Use a decent-quality paint—you’ll need less coats, and get better coverage. I also prefer using glitter paint as opposed to glue and glitter (as seen on one of the boxes, above).
Using craft paint and a sponge ‘brush’, paint the pumpkins (or paper mache ornaments, if using) the desired color. I used a matte solid orange for my pumpkins and black for the cat.
It’s important to use a good-quality paint to eliminate the need for several coats. The Martha Stewart Everyday paint pictured here worked great; I needed only 1-2 coats of this paint, while the other cheapo one pictured next to it was a nightmare and would have taken about 10 coats. BEWARE.

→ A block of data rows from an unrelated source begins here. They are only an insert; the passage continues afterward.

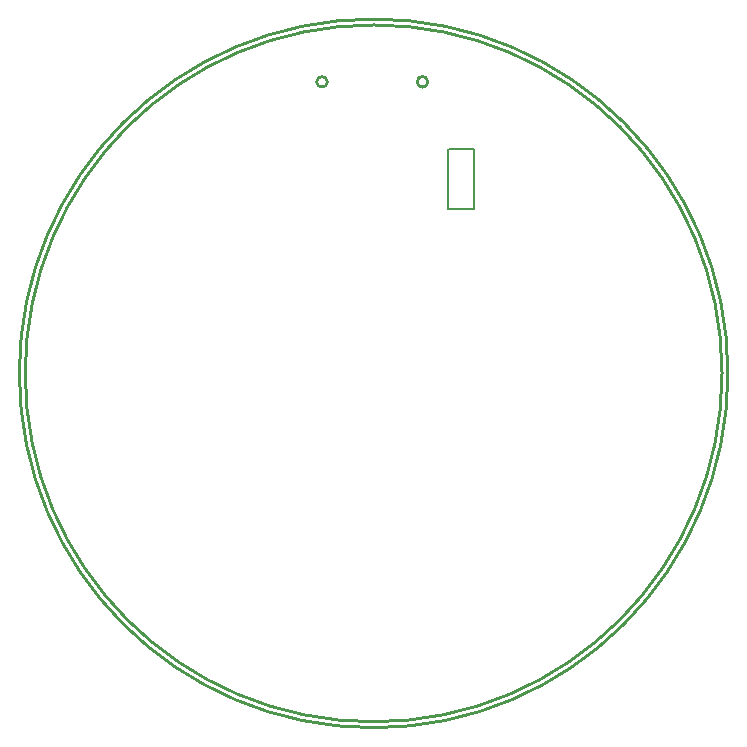
<source format=gko>
%FSLAX25Y25*%
%MOIN*%
G70*
G01*
G75*
G04 Layer_Color=16711935*
%ADD10C,0.02500*%
%ADD11R,0.11811X0.08661*%
%ADD12R,0.03347X0.02756*%
%ADD13R,0.02756X0.03347*%
%ADD14O,0.03543X0.01969*%
%ADD15O,0.03543X0.01969*%
%ADD16R,0.03543X0.01969*%
%ADD17R,0.01969X0.03150*%
%ADD18R,0.02362X0.03937*%
%ADD19O,0.02500X0.05500*%
%ADD20R,0.02500X0.05500*%
%ADD21R,0.03150X0.01969*%
%ADD22R,0.08661X0.11811*%
%ADD23O,0.05500X0.02500*%
%ADD24R,0.05500X0.02500*%
%ADD25R,0.02165X0.01181*%
%ADD26R,0.03150X0.01181*%
%ADD27R,0.01181X0.02165*%
%ADD28R,0.01181X0.03150*%
%ADD29R,0.03937X0.02362*%
%ADD30O,0.02362X0.07087*%
%ADD31O,0.07087X0.02362*%
%ADD32R,0.07000X0.03150*%
%ADD33R,0.07874X0.06000*%
%ADD34R,0.03937X0.03150*%
G04:AMPARAMS|DCode=35|XSize=35.43mil|YSize=157.48mil|CornerRadius=1.77mil|HoleSize=0mil|Usage=FLASHONLY|Rotation=300.000|XOffset=0mil|YOffset=0mil|HoleType=Round|Shape=RoundedRectangle|*
%AMROUNDEDRECTD35*
21,1,0.03543,0.15394,0,0,300.0*
21,1,0.03189,0.15748,0,0,300.0*
1,1,0.00354,-0.05868,-0.05229*
1,1,0.00354,-0.07463,-0.02468*
1,1,0.00354,0.05868,0.05229*
1,1,0.00354,0.07463,0.02468*
%
%ADD35ROUNDEDRECTD35*%
%ADD36C,0.02000*%
%ADD37C,0.07000*%
%ADD38C,0.00800*%
%ADD39C,0.01000*%
%ADD40C,0.04000*%
%ADD41C,0.05000*%
%ADD42C,0.03000*%
%ADD43R,0.07874X0.11811*%
%ADD44O,0.07874X0.11811*%
%ADD45R,0.05906X0.05906*%
%ADD46C,0.05906*%
%ADD47R,0.05906X0.05906*%
%ADD48C,0.06000*%
G04:AMPARAMS|DCode=49|XSize=51.18mil|YSize=173.23mil|CornerRadius=2.56mil|HoleSize=0mil|Usage=FLASHONLY|Rotation=300.000|XOffset=0mil|YOffset=0mil|HoleType=Round|Shape=RoundedRectangle|*
%AMROUNDEDRECTD49*
21,1,0.05118,0.16811,0,0,300.0*
21,1,0.04606,0.17323,0,0,300.0*
1,1,0.00512,-0.06128,-0.06197*
1,1,0.00512,-0.08431,-0.02208*
1,1,0.00512,0.06128,0.06197*
1,1,0.00512,0.08431,0.02208*
%
%ADD49ROUNDEDRECTD49*%
%ADD50C,0.03000*%
%ADD51C,0.02000*%
%ADD52C,0.05000*%
%ADD53R,0.01575X0.03347*%
%ADD54R,0.02756X0.08268*%
%ADD55R,0.02559X0.04843*%
%ADD56C,0.00500*%
%ADD57C,0.00787*%
%ADD58R,0.11811X0.01575*%
%ADD59R,0.01575X0.11811*%
%ADD60R,0.12611X0.09461*%
%ADD61R,0.04147X0.03556*%
%ADD62R,0.03556X0.04147*%
%ADD63O,0.04343X0.02769*%
%ADD64O,0.04343X0.02769*%
%ADD65R,0.04343X0.02769*%
%ADD66R,0.02769X0.03950*%
%ADD67R,0.03162X0.04737*%
%ADD68O,0.03300X0.06300*%
%ADD69R,0.03300X0.06300*%
%ADD70R,0.03950X0.02769*%
%ADD71R,0.09461X0.12611*%
%ADD72O,0.06300X0.03300*%
%ADD73R,0.06300X0.03300*%
%ADD74R,0.02965X0.01981*%
%ADD75R,0.03950X0.01981*%
%ADD76R,0.01981X0.02965*%
%ADD77R,0.01981X0.03950*%
%ADD78R,0.04737X0.03162*%
%ADD79O,0.03162X0.07887*%
%ADD80O,0.07887X0.03162*%
%ADD81R,0.07800X0.03950*%
%ADD82R,0.08674X0.06800*%
%ADD83R,0.04737X0.03950*%
G04:AMPARAMS|DCode=84|XSize=39.37mil|YSize=161.42mil|CornerRadius=1.97mil|HoleSize=0mil|Usage=FLASHONLY|Rotation=300.000|XOffset=0mil|YOffset=0mil|HoleType=Round|Shape=RoundedRectangle|*
%AMROUNDEDRECTD84*
21,1,0.03937,0.15748,0,0,300.0*
21,1,0.03543,0.16142,0,0,300.0*
1,1,0.00394,-0.05933,-0.05471*
1,1,0.00394,-0.07705,-0.02403*
1,1,0.00394,0.05933,0.05471*
1,1,0.00394,0.07705,0.02403*
%
%ADD84ROUNDEDRECTD84*%
%ADD85R,0.08674X0.12611*%
%ADD86O,0.08674X0.12611*%
%ADD87R,0.06706X0.06706*%
%ADD88C,0.06706*%
%ADD89R,0.06706X0.06706*%
%ADD90C,0.06800*%
G04:AMPARAMS|DCode=91|XSize=55.12mil|YSize=177.16mil|CornerRadius=2.76mil|HoleSize=0mil|Usage=FLASHONLY|Rotation=300.000|XOffset=0mil|YOffset=0mil|HoleType=Round|Shape=RoundedRectangle|*
%AMROUNDEDRECTD91*
21,1,0.05512,0.17165,0,0,300.0*
21,1,0.04961,0.17716,0,0,300.0*
1,1,0.00551,-0.06193,-0.06439*
1,1,0.00551,-0.08673,-0.02143*
1,1,0.00551,0.06193,0.06439*
1,1,0.00551,0.08673,0.02143*
%
%ADD91ROUNDEDRECTD91*%
%ADD92R,0.02375X0.04147*%
%ADD93R,0.03556X0.09068*%
%ADD94R,0.03359X0.05643*%
D39*
X555142Y268500D02*
G03*
X555142Y268500I-116142J0D01*
G01*
X423562Y365681D02*
G03*
X423562Y365681I-1772J0D01*
G01*
X457027D02*
G03*
X457027Y365681I-1772J0D01*
G01*
X557110Y268500D02*
G03*
X557110Y268500I-118110J0D01*
G01*
D56*
X463800Y323400D02*
Y343300D01*
X464000Y343200D02*
X472500D01*
X463800Y323400D02*
X472500D01*
Y343200D01*
M02*

</source>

I have an assortment of spooky paper punches, so I just used those to cut out out long strips of spiderweb cutouts, and atomic starbursts. If you don’t have any fancy paper punches, you can cut them out by hand with scissors or an Xacto.
Using Mod Podge and a sponge brush, attach the paper cutouts and embellishments to boxes. Allow to dry, and then completely seal with a couple of additional coats of Mod Podge. Use thin coats so it doesn’t bubble up or wrinkle the paper.

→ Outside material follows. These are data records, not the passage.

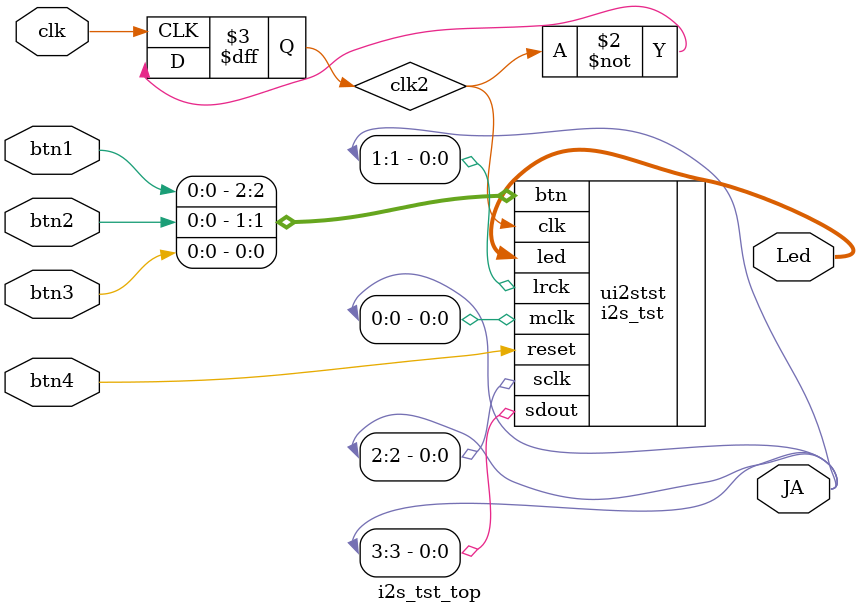
<source format=v>
`timescale 1ns / 1ps
module i2s_tst_top(clk, btn1,btn2,btn3,btn4, Led, JA);
	input clk;				            // 50MHz oscillator
	input	 btn1,btn2,btn3,btn4;		// Capsense pads
	output [3:0] Led; 	// LEDs
	output [3:0] JA;		// Digilent socket JA - I2S DAC


	
	// Clock divider
	reg clk2;
	always @(posedge clk)
		clk2 <= ~clk2;
	
	// Instance of I2S test module
	i2s_tst
		ui2stst(.clk(clk2), .reset(btn4),
			.btn({ btn1,btn2,btn3}),
			.led(Led),
			.mclk(JA[0]),
			.sclk(JA[2]),
			.lrck(JA[1]),
			.sdout(JA[3])
		);
endmodule

</source>
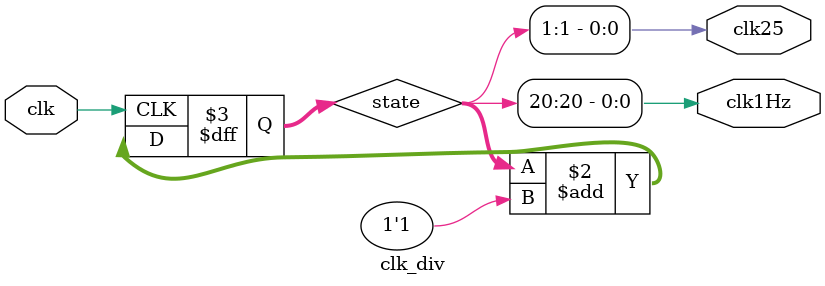
<source format=v>
`timescale 1ns / 1ps


module clk_div(
    input clk,
    output clk25,
    output clk1Hz
    );
reg [23:0]state;
always@(posedge clk)
begin
  state <= state+1'b1;
end
assign clk25=state[1];
assign clk1Hz=state[20];
endmodule

</source>
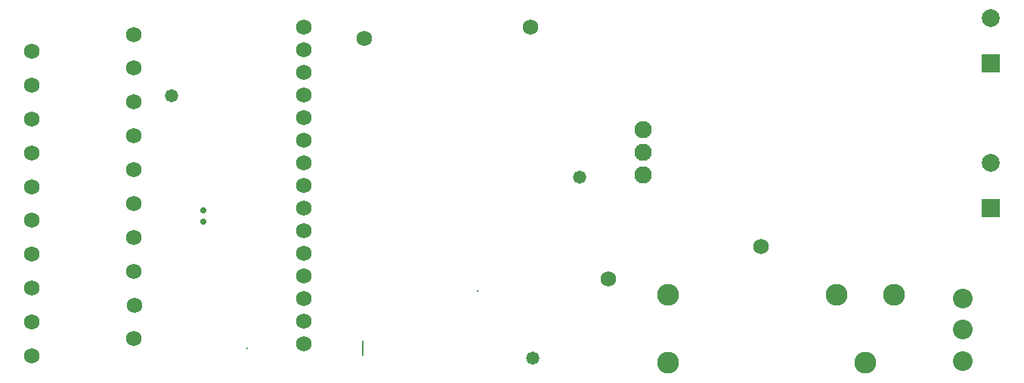
<source format=gbs>
G04*
G04 #@! TF.GenerationSoftware,Altium Limited,Altium Designer,20.0.14 (345)*
G04*
G04 Layer_Color=16711935*
%FSLAX25Y25*%
%MOIN*%
G70*
G01*
G75*
%ADD25C,0.06800*%
%ADD26C,0.07690*%
%ADD27R,0.07887X0.07887*%
%ADD28C,0.07887*%
%ADD29C,0.08674*%
%ADD30C,0.00800*%
%ADD31O,0.00800X0.06800*%
%ADD32C,0.09658*%
%ADD33C,0.05800*%
%ADD34C,0.02800*%
D25*
X228500Y161000D02*
D03*
X155000Y156000D02*
D03*
X330000Y64000D02*
D03*
X128500Y161000D02*
D03*
Y151000D02*
D03*
Y141000D02*
D03*
Y21000D02*
D03*
Y31000D02*
D03*
Y41000D02*
D03*
Y51000D02*
D03*
Y61000D02*
D03*
Y71000D02*
D03*
Y81000D02*
D03*
Y91000D02*
D03*
Y101000D02*
D03*
Y111000D02*
D03*
Y121000D02*
D03*
Y131000D02*
D03*
X8500Y15657D02*
D03*
Y30618D02*
D03*
Y45579D02*
D03*
Y60539D02*
D03*
Y75500D02*
D03*
Y90461D02*
D03*
Y105421D02*
D03*
Y120382D02*
D03*
Y135343D02*
D03*
X53382Y23138D02*
D03*
X53594Y38098D02*
D03*
X53382Y53059D02*
D03*
Y68020D02*
D03*
Y82980D02*
D03*
Y97941D02*
D03*
Y112902D02*
D03*
Y127862D02*
D03*
X8500Y150303D02*
D03*
X53382Y142823D02*
D03*
Y157783D02*
D03*
X262588Y49637D02*
D03*
D26*
X278000Y115500D02*
D03*
Y105500D02*
D03*
Y95500D02*
D03*
D27*
X431500Y145000D02*
D03*
Y81000D02*
D03*
D28*
Y165000D02*
D03*
Y101000D02*
D03*
D29*
X419000Y13441D02*
D03*
Y27220D02*
D03*
Y41000D02*
D03*
D30*
X103319Y19134D02*
D03*
X205025Y44408D02*
D03*
D31*
X154500Y19134D02*
D03*
D32*
X289090Y42500D02*
D03*
X363500D02*
D03*
X388697D02*
D03*
X376098Y12500D02*
D03*
X289090D02*
D03*
D33*
X250000Y94500D02*
D03*
X70000Y130500D02*
D03*
X229500Y14500D02*
D03*
D34*
X84000Y75000D02*
D03*
Y80000D02*
D03*
M02*

</source>
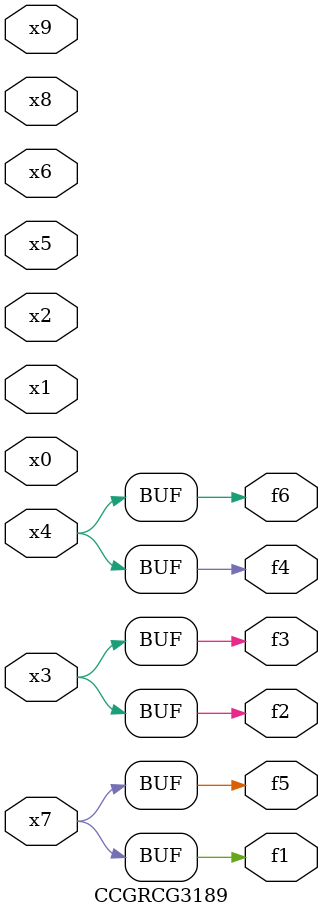
<source format=v>
module CCGRCG3189(
	input x0, x1, x2, x3, x4, x5, x6, x7, x8, x9,
	output f1, f2, f3, f4, f5, f6
);
	assign f1 = x7;
	assign f2 = x3;
	assign f3 = x3;
	assign f4 = x4;
	assign f5 = x7;
	assign f6 = x4;
endmodule

</source>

A hairdryer on ‘med/low’ will help speed up the drying process, but heat can make the Mod Podge bubble and wrinkle, so it’s important to use thin coats combined with very low heat.

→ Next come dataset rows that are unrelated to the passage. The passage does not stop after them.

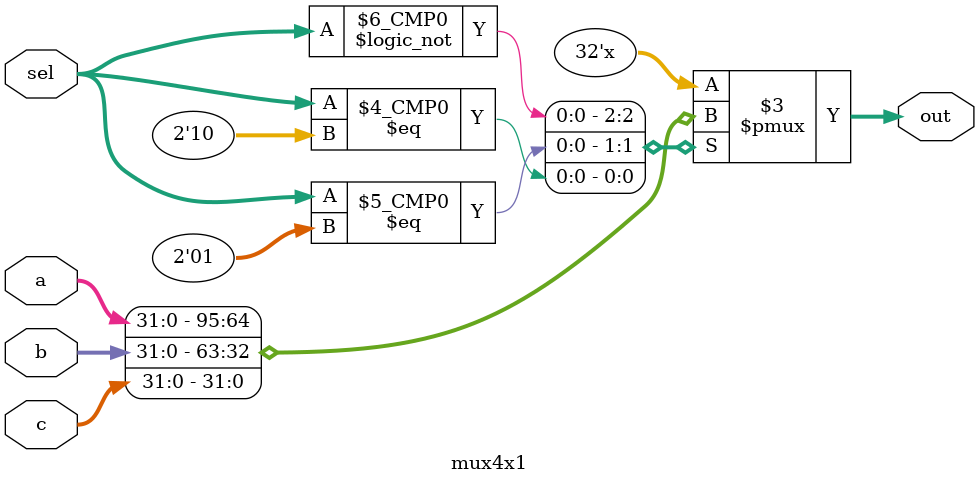
<source format=v>
module mux4x1 (	  
    input wire [1:0] sel,
      input wire [31:0] a,
      input wire [31:0] b,
      input wire [31:0] c,
      output reg [31:0] out
    );
    
    always @ (a or b or c or sel)
        begin
            case(sel)
            2'b00 : out = a;
            2'b01 : out = b;
            2'b10 : out = c;  
            endcase
        end
    endmodule
</source>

Now we’re going back to the pumpkins/toppers. Using a pencil or fine-point pen, draw the face on your pumpkins. If you mess up—don’t worry! All mistakes can be cleaned up with orange paint.
I looked at pictures of vintage Halloween decorations for inspiration on how to draw these.
Next, fill in facial features with craft paint in desired colors. I always begin with the lightest color first, with the exception of highlights in the eyes. In this case, I used a bright yellow.
To fill in small areas, use a tiny brush or trim down an inexpensive paint brush to shorten the bristles and really gain control.
Now you’re going to add the black paint to the facial features. If you don’t have a steady hand…use paint pens or a good ‘ole Sharpie marker! Then clean up any rough edges with orange paint.
Use a small brush or a toothpick to add white highlights to the eyes and teeth. Remember the cheapo paint I advised you NOT to use, above? Those cheapo paints are totally fine for super small details like the faces, but not ideal for covering a large area.
While the pumpkin faces are drying, make a collar for your pumpkin!
You can use cupcake wrappers, crepe paper strips, or simply craft paper folded accordion style. The collar pictured above is made of strips of paper cut out with a spiderweb paper punch, folded accordion style, and then secured with glue.
If you’re using a glue that takes a while to dry or get tacky, I like to use small binder clips or paper clips to hold them together until completely dry. If you’re short on time or impatient, hot glue would be the fastest route to take here.
If you’re going the cupcake wrapper route, simply flatten 2-3 cupcake wrappers, and poke a hole in the middle. You’ll attach these to the bottom of the pumpkin just before you attach it to the lid, in the last step.
Using a sharp object, such as an awl or a nail, poke a hole in the center of the box.
Then poke a hole in the bottom of the pumpkin. Dip the end of a toothpick in a bit of glue, and insert it into the bottom of the pumpkin. Allow to fully dry before attaching it to the lid.
After it has completely dried, add glue to the bottom of the pumpkin, at the collar, and then stick the toothpick into the hole in the lid; use glue on the underside of the lid to make sure it is securely attached.
Secure the lid onto the box to keep it upright as the glue dries.